By investing directly in individual businesses, investors can go on to earn yields that are far more impressive. In fact, the highest yielding stock in the entire FTSE 350 offers a payout close to 15.1% right now – enough to earn £1,057.
But this is where investors need to be careful…
Quality trumps quantity
As experienced investors know, high yields also come with high risks. And if the underlying business is struggling, dividends can often end up on the chopping block, resulting in serious disappointment. In other words, the quality of a dividend is far more important than its size.
Yet there are some rare exceptions where a high yield also comes with high quality. When the market grows nervous, or a particular sector falls out of fashion, babies do occasionally get thrown out with the bathwater.

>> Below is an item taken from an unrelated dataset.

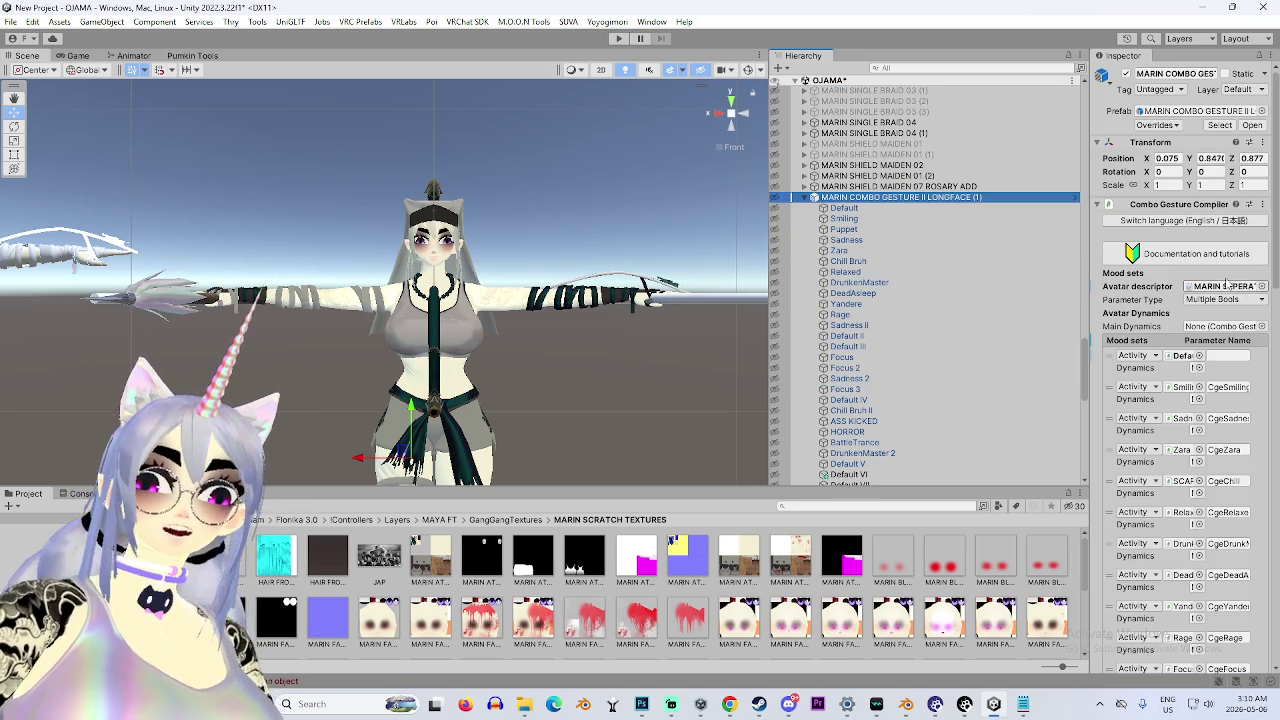
scroll(down, 3)
scroll(down, 3)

And for intelligent investors, that’s where enormous returns can be made.
So which UK shares should I be looking at today?
A 7.72% opportunity?
Ashmore Group (LSE:ASHM) stands out as an interesting prospect. As a quick introduction, Ashmore’s a pure-play investment management group that specialises in emerging markets. The company invests in a wide range of asset classes, including debt, currencies, stocks and alternatives on behalf of clients in exchange for management fees.
In the last few years, Ashmore has had quite a rough ride, falling by 45.7% since April 2021. The outbreak of post-pandemic inflation hit emerging markets hard, resulting in lacklustre returns.
Clients subsequently pulled their money out and reinvested it into other sectors, most notably technology. And with fewer assets under management, the firm’s revenue stream suffered.
But something that many investors have missed is that emerging markets have actually been on an exceptional recovery rally that kicked off in early 2025. And in the last 12 months, Ashmore shares have also seen a 75% surge as the higher performance of its investment portfolios draws investors back into its ecosystem.
With earnings recovering, dividends are being maintained. And if the momentum continues, shareholder payouts could even start growing again.
When it comes to risk, the last few years capture the cyclical nature of this business perfectly. And rising energy costs do present a serious challenge for some emerging market economies that could have knock-on effects for Ashmore.
Nevertheless, with a 7.72% dividend yield on offer, the £540.40 potential passive income might be a risk worth considering given the group’s near-20-year history of unbroken dividend payouts.